MEMORY.md is the semantic memory store. Stable facts, user preferences, identity information. It has a recommended 200-line cap and is organized into structured sections. The key design decision: this file is loaded into every single prompt, not retrieved on demand. The agent starts every conversation already knowing who you are.

Daily logs are OpenClaw’s first implementation of episodic memory. They live at ~/.openclaw/workspace/memory/YYYY-MM-DD.md and contain recent context organized by day. They’re append-only; new entries get added, nothing is removed. Today’s and yesterday’s logs are loaded at the start of each session.

Session snapshots are the second implementation of episodic memory. When you start a new session with /new or /reset, a hook captures the last 15 meaningful messages from your conversation, filtering out tool calls, system messages, and slash commands. It’s not a summary; it’s the raw conversation text, saved as a markdown file with a descriptive name like ~/.openclaw/workspace/memory/2026-02-08-api-design.md.

So at its core, OpenClaw’s memory is markdown files. But the files are only half the story. Without something that reads and writes them at the right time, they’re just sitting there doing nothing.

The files are the filing cabinet. What comes next are the four mechanisms that move things from the desk to the cabinet at the right moments.

How It All Comes Together

Mechanism 1: Bootstrap loading at session start.

For every new conversation, MEMORY.md is automatically injected into the prompt. The agent always has it. On top of that, the agent’s instructions tell it to read today’s and yesterday’s daily logs for recent context. MEMORY.md is injected by the system; the daily logs are loaded by the agent itself, following its own instructions.

This is the simplest pattern and the most important one. The agent doesn’t have to search for context. It’s just there.

Mechanism 2: Pre-compaction flush.

OpenClaw takes a count-based approach to compaction. When a session nears the context window limit, OpenClaw injects a silent agentic turn (invisible to the user) with the following instructions:

“Pre-compaction memory flush. Store durable memories now (use memory/YYYY-MM-DD.md; create memory/ if needed). If nothing to store, reply with NO_REPLY.”

When the agent sees this, it writes anything worth keeping to the daily log, then replies with NO_REPLY so it never surfaces in the conversation.

This turns a destructive operation into a checkpoint.

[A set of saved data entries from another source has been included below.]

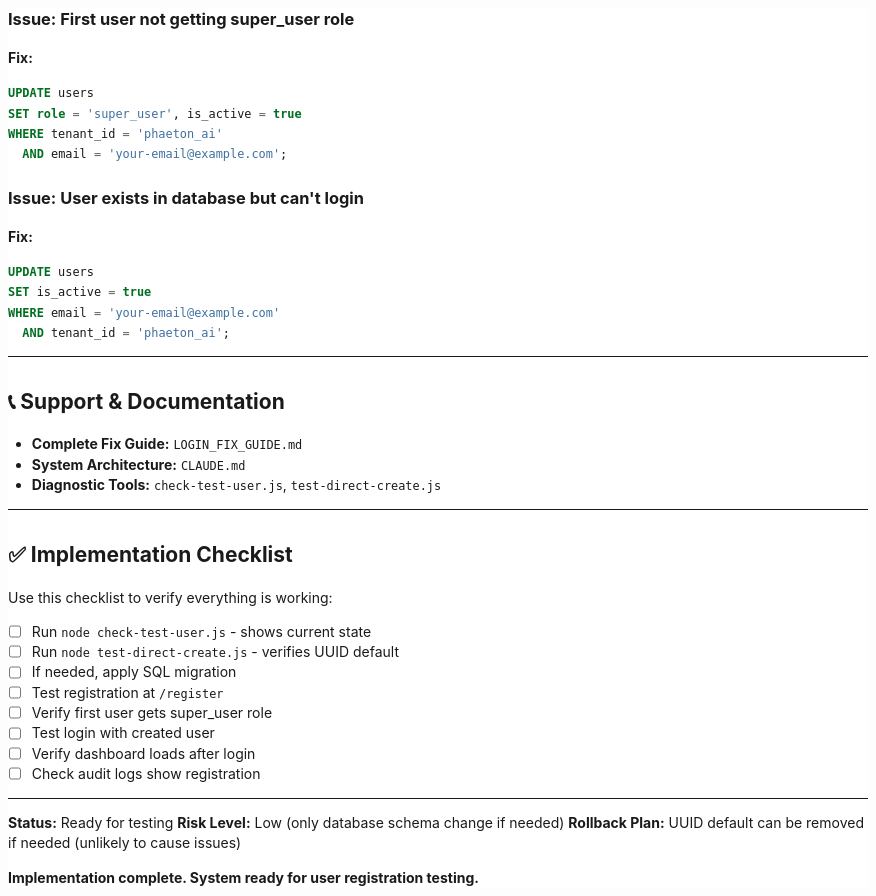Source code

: ### Issue: First user not getting super_user role
**Fix:**
```sql
UPDATE users
SET role = 'super_user', is_active = true
WHERE tenant_id = 'phaeton_ai'
  AND email = 'your-email@example.com';
```

### Issue: User exists in database but can't login
**Fix:**
```sql
UPDATE users
SET is_active = true
WHERE email = 'your-email@example.com'
  AND tenant_id = 'phaeton_ai';
```

---

## 📞 Support & Documentation

- **Complete Fix Guide:** `LOGIN_FIX_GUIDE.md`
- **System Architecture:** `CLAUDE.md`
- **Diagnostic Tools:** `check-test-user.js`, `test-direct-create.js`

---

## ✅ Implementation Checklist

Use this checklist to verify everything is working:

- [ ] Run `node check-test-user.js` - shows current state
- [ ] Run `node test-direct-create.js` - verifies UUID default
- [ ] If needed, apply SQL migration
- [ ] Test registration at `/register`
- [ ] Verify first user gets super_user role
- [ ] Test login with created user
- [ ] Verify dashboard loads after login
- [ ] Check audit logs show registration

---

**Status:** Ready for testing
**Risk Level:** Low (only database schema change if needed)
**Rollback Plan:** UUID default can be removed if needed (unlikely to cause issues)

**Implementation complete. System ready for user registration testing.**
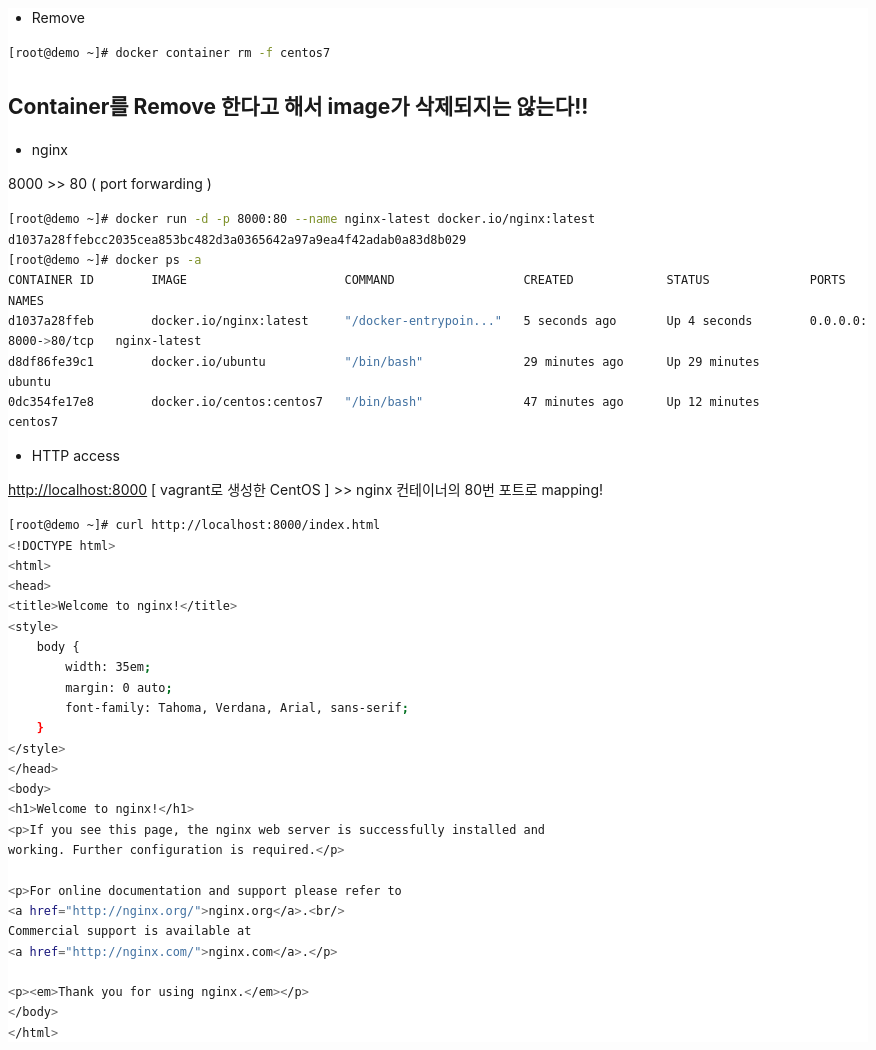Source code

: - Remove

```bash
[root@demo ~]# docker container rm -f centos7
```

## Container를 Remove 한다고 해서 image가 삭제되지는 않는다!!

- nginx

8000 >> 80 ( port forwarding )

```bash
[root@demo ~]# docker run -d -p 8000:80 --name nginx-latest docker.io/nginx:latest
d1037a28ffebcc2035cea853bc482d3a0365642a97a9ea4f42adab0a83d8b029
[root@demo ~]# docker ps -a
CONTAINER ID        IMAGE                      COMMAND                  CREATED             STATUS              PORTS                  NAMES
d1037a28ffeb        docker.io/nginx:latest     "/docker-entrypoin..."   5 seconds ago       Up 4 seconds        0.0.0.0:8000->80/tcp   nginx-latest
d8df86fe39c1        docker.io/ubuntu           "/bin/bash"              29 minutes ago      Up 29 minutes                              ubuntu
0dc354fe17e8        docker.io/centos:centos7   "/bin/bash"              47 minutes ago      Up 12 minutes                              centos7
```

- HTTP access

[http://localhost:8000](http://localhost:8000) [ vagrant로 생성한 CentOS ] >> nginx 컨테이너의 80번 포트로 mapping!

```bash
[root@demo ~]# curl http://localhost:8000/index.html
<!DOCTYPE html>
<html>
<head>
<title>Welcome to nginx!</title>
<style>
    body {
        width: 35em;
        margin: 0 auto;
        font-family: Tahoma, Verdana, Arial, sans-serif;
    }
</style>
</head>
<body>
<h1>Welcome to nginx!</h1>
<p>If you see this page, the nginx web server is successfully installed and
working. Further configuration is required.</p>

<p>For online documentation and support please refer to
<a href="http://nginx.org/">nginx.org</a>.<br/>
Commercial support is available at
<a href="http://nginx.com/">nginx.com</a>.</p>

<p><em>Thank you for using nginx.</em></p>
</body>
</html>
```
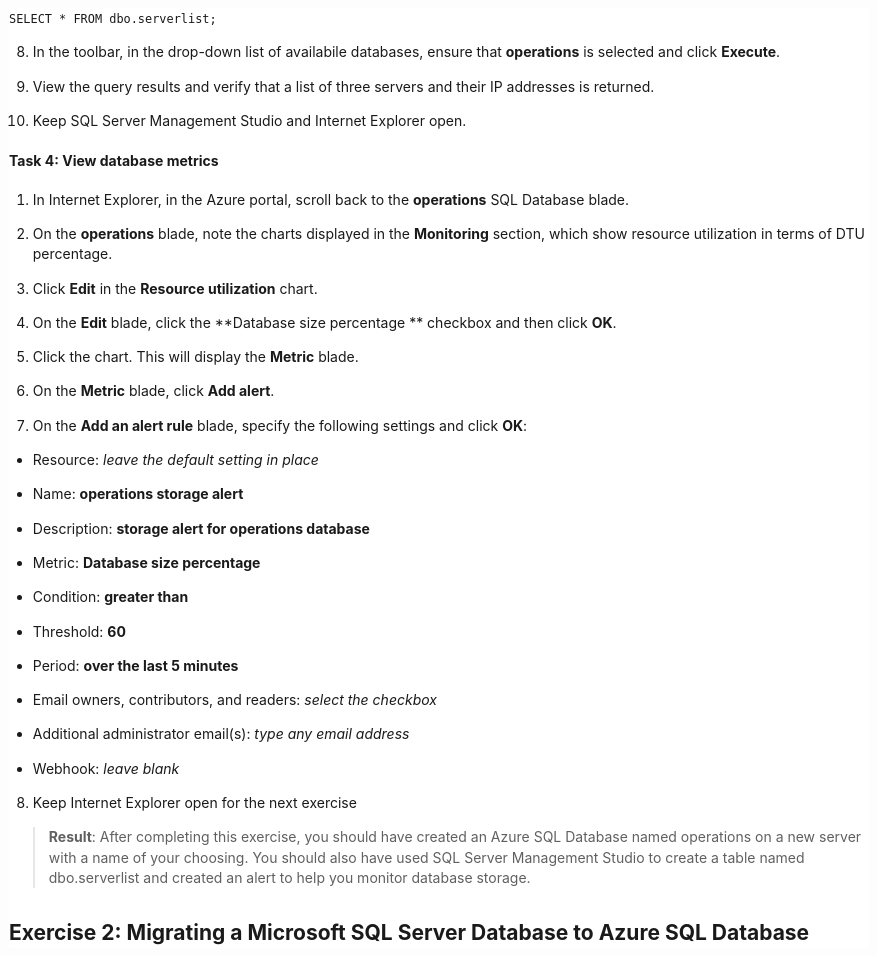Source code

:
   ```
  SELECT * FROM dbo.serverlist;
  ```

8. In the toolbar, in the drop-down list of availabile databases, ensure that **operations** is selected and click **Execute**.

9. View the query results and verify that a list of three servers and their IP addresses is returned.

10. Keep SQL Server Management Studio and Internet Explorer open.



#### Task 4: View database metrics
  
1. In Internet Explorer, in the Azure portal, scroll back to the **operations** SQL Database blade.

2. On the **operations** blade, note the charts displayed in the **Monitoring** section, which show resource utilization in terms of DTU percentage.

3. Click **Edit** in the **Resource utilization** chart.

4. On the **Edit** blade, click the **Database size percentage ** checkbox and then click **OK**.

5. Click the chart. This will display the **Metric** blade.

6. On the **Metric** blade, click **Add alert**. 

7. On the **Add an alert rule** blade, specify the following settings and click **OK**:


  - Resource: _leave the default setting in place_

  - Name: **operations storage alert**

  - Description: **storage alert for operations database**

  - Metric: **Database size percentage**

  - Condition: **greater than**

  - Threshold: **60**

  - Period: **over the last 5 minutes**

  - Email owners, contributors, and readers: _select the checkbox_

  - Additional administrator email(s): _type any email address_

  - Webhook: _leave blank_


8. Keep Internet Explorer open for the next exercise


> **Result**: After completing this exercise, you should have created an Azure SQL Database named operations on a new server with a name of your choosing. You should also have used SQL Server Management Studio to create a table named dbo.serverlist and created an alert to help you monitor database storage.


## Exercise 2: Migrating a Microsoft SQL Server Database to Azure SQL Database
  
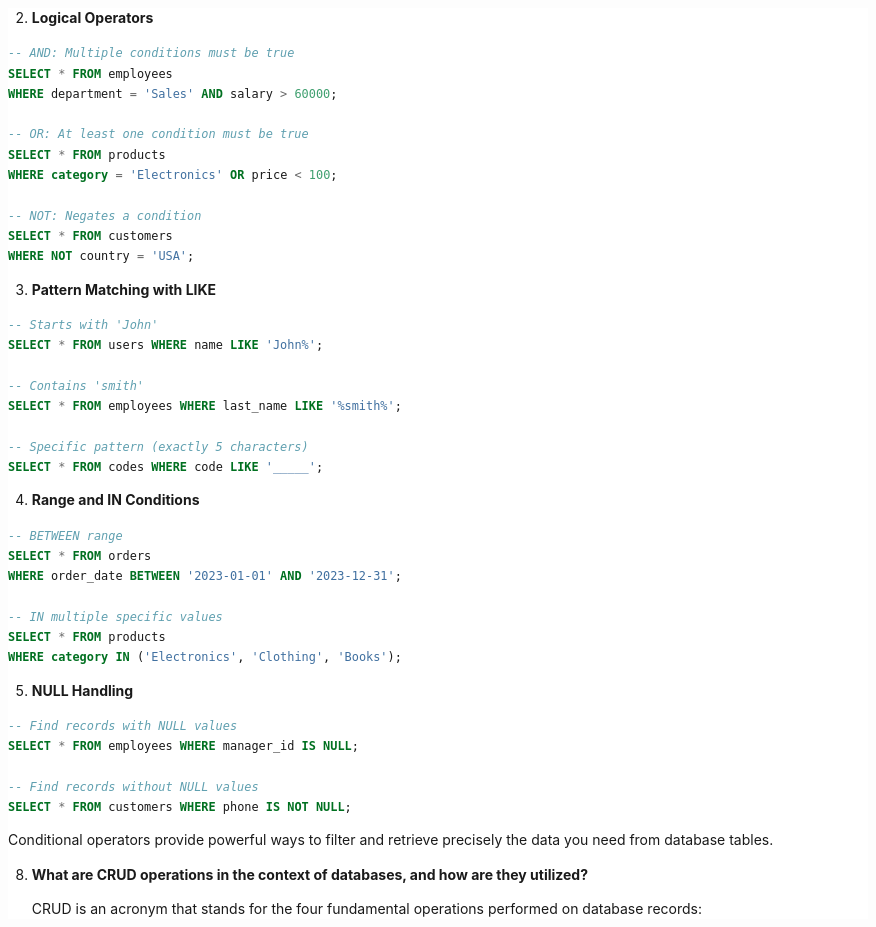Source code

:    2. **Logical Operators**

   ```sql
   -- AND: Multiple conditions must be true
   SELECT * FROM employees
   WHERE department = 'Sales' AND salary > 60000;

   -- OR: At least one condition must be true
   SELECT * FROM products
   WHERE category = 'Electronics' OR price < 100;

   -- NOT: Negates a condition
   SELECT * FROM customers
   WHERE NOT country = 'USA';
   ```

   3. **Pattern Matching with LIKE**

   ```sql
   -- Starts with 'John'
   SELECT * FROM users WHERE name LIKE 'John%';

   -- Contains 'smith'
   SELECT * FROM employees WHERE last_name LIKE '%smith%';

   -- Specific pattern (exactly 5 characters)
   SELECT * FROM codes WHERE code LIKE '_____';
   ```

   4. **Range and IN Conditions**

   ```sql
   -- BETWEEN range
   SELECT * FROM orders
   WHERE order_date BETWEEN '2023-01-01' AND '2023-12-31';

   -- IN multiple specific values
   SELECT * FROM products
   WHERE category IN ('Electronics', 'Clothing', 'Books');
   ```

   5. **NULL Handling**

   ```sql
   -- Find records with NULL values
   SELECT * FROM employees WHERE manager_id IS NULL;

   -- Find records without NULL values
   SELECT * FROM customers WHERE phone IS NOT NULL;
   ```

   Conditional operators provide powerful ways to filter and retrieve precisely the data you need from database tables.

8. **What are CRUD operations in the context of databases, and how are they utilized?**

   CRUD is an acronym that stands for the four fundamental operations performed on database records:
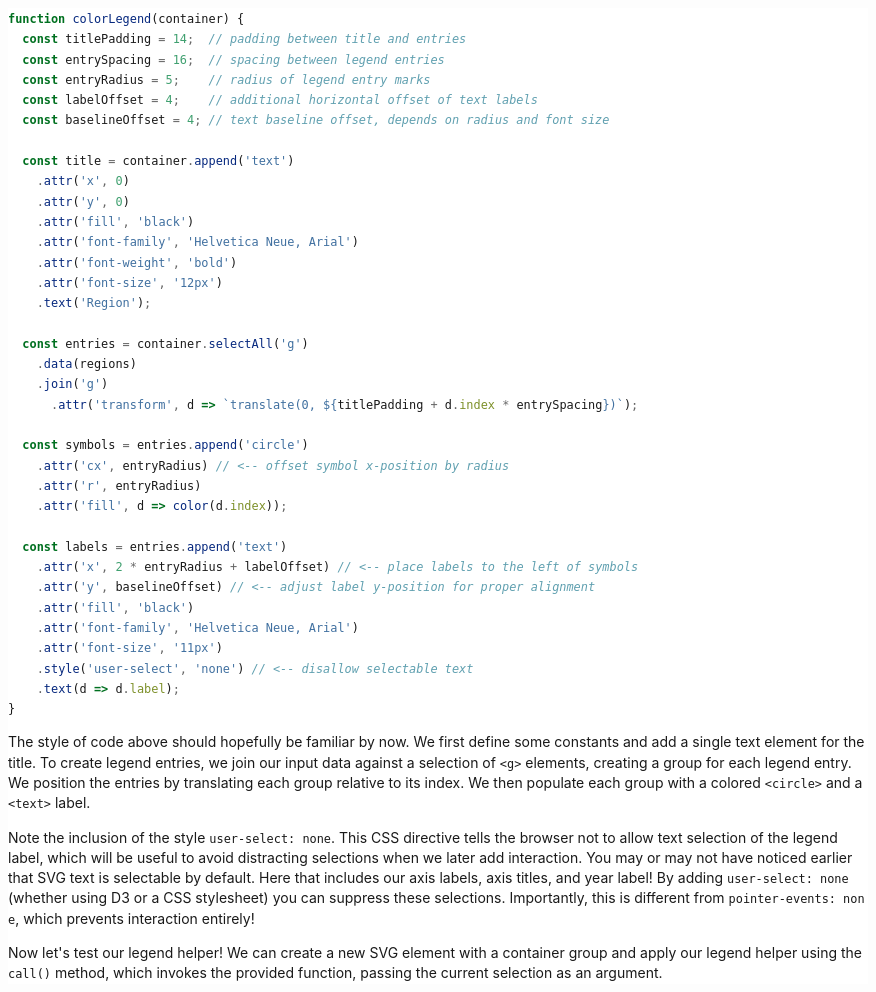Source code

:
 ```js echo
function colorLegend(container) {
  const titlePadding = 14;  // padding between title and entries
  const entrySpacing = 16;  // spacing between legend entries
  const entryRadius = 5;    // radius of legend entry marks
  const labelOffset = 4;    // additional horizontal offset of text labels
  const baselineOffset = 4; // text baseline offset, depends on radius and font size

  const title = container.append('text')
    .attr('x', 0)
    .attr('y', 0)
    .attr('fill', 'black')
    .attr('font-family', 'Helvetica Neue, Arial')
    .attr('font-weight', 'bold')
    .attr('font-size', '12px')
    .text('Region');

  const entries = container.selectAll('g')
    .data(regions)
    .join('g')
      .attr('transform', d => `translate(0, ${titlePadding + d.index * entrySpacing})`);

  const symbols = entries.append('circle')
    .attr('cx', entryRadius) // <-- offset symbol x-position by radius
    .attr('r', entryRadius)
    .attr('fill', d => color(d.index));

  const labels = entries.append('text')
    .attr('x', 2 * entryRadius + labelOffset) // <-- place labels to the left of symbols
    .attr('y', baselineOffset) // <-- adjust label y-position for proper alignment
    .attr('fill', 'black')
    .attr('font-family', 'Helvetica Neue, Arial')
    .attr('font-size', '11px')
    .style('user-select', 'none') // <-- disallow selectable text
    .text(d => d.label);
}
```

The style of code above should hopefully be familiar by now. We first define some constants and add a single text element for the title. To create legend entries, we join our input data against a selection of `<g>` elements, creating a group for each legend entry. We position the entries by translating each group relative to its index. We then populate each group with a colored `<circle>` and a `<text>` label.

Note the inclusion of the style `user-select: none`. This CSS directive tells the browser not to allow text selection of the legend label, which will be useful to avoid distracting selections when we later add interaction. You may or may not have noticed earlier that SVG text is selectable by default. Here that includes our axis labels, axis titles, and year label! By adding `user-select: none` (whether using D3 or a CSS stylesheet) you can suppress these selections. Importantly, this is different from `pointer-events: none`, which prevents interaction entirely!

Now let's test our legend helper! We can create a new SVG element with a container group and apply our legend helper using the `call()` method, which invokes the provided function, passing the current selection as an argument.
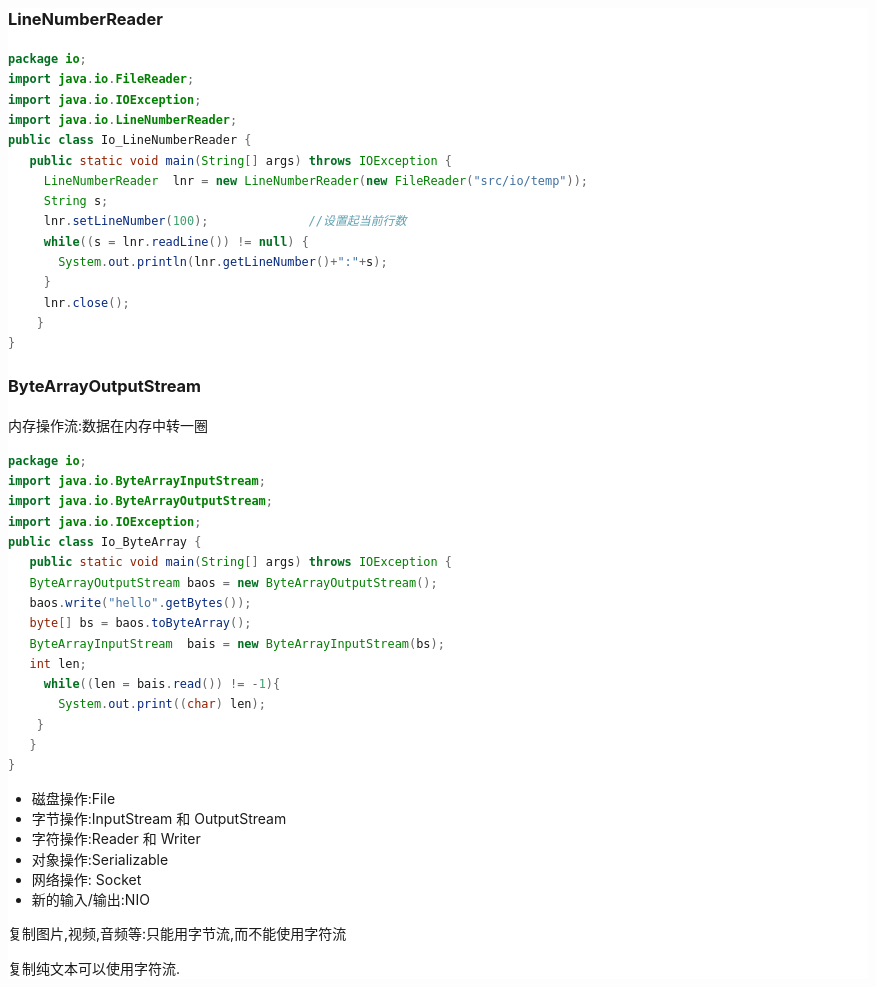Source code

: ### LineNumberReader

```java
package io;
import java.io.FileReader;
import java.io.IOException;
import java.io.LineNumberReader;
public class Io_LineNumberReader {
   public static void main(String[] args) throws IOException {
     LineNumberReader  lnr = new LineNumberReader(new FileReader("src/io/temp"));
     String s;
     lnr.setLineNumber(100);              //设置起当前行数
     while((s = lnr.readLine()) != null) {
       System.out.println(lnr.getLineNumber()+":"+s);
     }
     lnr.close();
    }
}
```

### ByteArrayOutputStream

内存操作流:数据在内存中转一圈

```java
package io;
import java.io.ByteArrayInputStream;
import java.io.ByteArrayOutputStream;
import java.io.IOException;
public class Io_ByteArray {
   public static void main(String[] args) throws IOException {
   ByteArrayOutputStream baos = new ByteArrayOutputStream();
   baos.write("hello".getBytes());
   byte[] bs = baos.toByteArray();
   ByteArrayInputStream  bais = new ByteArrayInputStream(bs);
   int len;
     while((len = bais.read()) != -1){
       System.out.print((char) len);
    }
   }
}
```

- 磁盘操作:File
- 字节操作:InputStream 和 OutputStream
- 字符操作:Reader 和 Writer
- 对象操作:Serializable
- 网络操作: Socket
- 新的输入/输出:NIO

复制图片,视频,音频等:只能用字节流,而不能使用字符流

复制纯文本可以使用字符流.
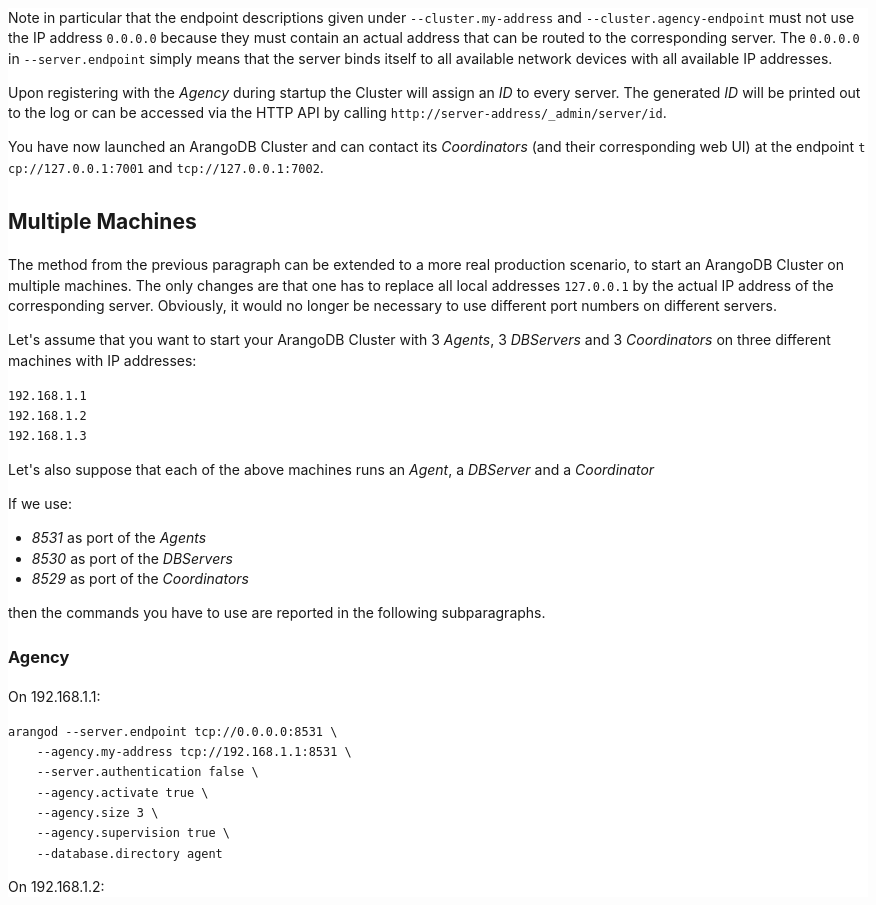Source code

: Note in particular that the endpoint descriptions given under `--cluster.my-address`
and `--cluster.agency-endpoint` must not use the IP address `0.0.0.0` because they
must contain an actual address that can be routed to the corresponding server. The
`0.0.0.0` in `--server.endpoint` simply means that the server binds itself to all
available network devices with all available IP addresses.

Upon registering with the _Agency_ during startup the Cluster will assign an _ID_
to every server. The generated _ID_ will be printed out to the log or can be accessed
via the HTTP API by calling `http://server-address/_admin/server/id`.

You have now launched an ArangoDB Cluster and can contact its _Coordinators_ (and
their corresponding web UI) at the endpoint `tcp://127.0.0.1:7001` and `tcp://127.0.0.1:7002`.

Multiple Machines
-----------------

The method from the previous paragraph can be extended to a more real production scenario,
to start an ArangoDB Cluster on multiple machines. The only changes are that one
has to replace all local addresses `127.0.0.1` by the actual IP address of the
corresponding server. Obviously, it would no longer be necessary to use different port numbers
on different servers.

Let's assume that you want to start your ArangoDB Cluster with 3 _Agents_, 3 _DBServers_
and 3 _Coordinators_ on three different machines with IP addresses:

```
192.168.1.1
192.168.1.2
192.168.1.3
```

Let's also suppose that each of the above machines runs an _Agent_, a _DBServer_
and a _Coordinator_

If we use:

- _8531_ as port of the _Agents_
- _8530_ as port of the _DBServers_
- _8529_ as port of the _Coordinators_

then the commands you have to use are reported in the following subparagraphs.

### Agency
 
On 192.168.1.1:

```
arangod --server.endpoint tcp://0.0.0.0:8531 \
	--agency.my-address tcp://192.168.1.1:8531 \
	--server.authentication false \
	--agency.activate true \
	--agency.size 3 \
	--agency.supervision true \
	--database.directory agent 
```

On 192.168.1.2:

Losing context becomes a save point rather than a loss. It’s the write-ahead log pattern: save before you lose, load when you start. The same pattern databases have used for decades, applied to agent memory.

Mechanism 3: Session snapshot on /new.

When you explicitly start a new session, a hook grabs the last chunk of your conversation, filters to meaningful messages only, and saves it with a descriptive filename. It only fires on explicit /new or /reset; closing the browser doesn’t trigger it. It’s an intentional save point, not an automatic backup.

Mechanism 4: User says “remember this.”

The simplest mechanism. If you ask the agent to remember something, it determines whether it belongs in MEMORY.md as semantic memory or the daily log as episodic memory, and writes accordingly. No special hook needed, just file-writing capabilities and instructions for how to categorize.

Why This Matters Beyond OpenClaw

Claude Code recently shipped a native memory feature. It also uses markdown files. The pattern is becoming standard.

The agents that feel most useful, the ones that stick as part of your workflow, are the ones that remember you. An agent that asks your tech stack every session doesn’t feel like a colleague. An agent that already knows your conventions and what you worked on yesterday does.

The building blocks are the same regardless of what you’re building on: file-first storage, lifecycle triggers tied to meaningful session events, and extraction and consolidation to keep memory clean over time.

Wrapping Up

OpenClaw’s entire memory system comes down to markdown files and knowing when to write to them. Semantic memory in MEMORY.md. Episodic memory in daily logs and session snapshots. And four mechanisms that fire at the right moments in a conversation’s lifecycle.

You don’t need a complex setup to give an agent memory. You need a clear answer to three questions: what’s worth remembering, where does it go, and when does it get written.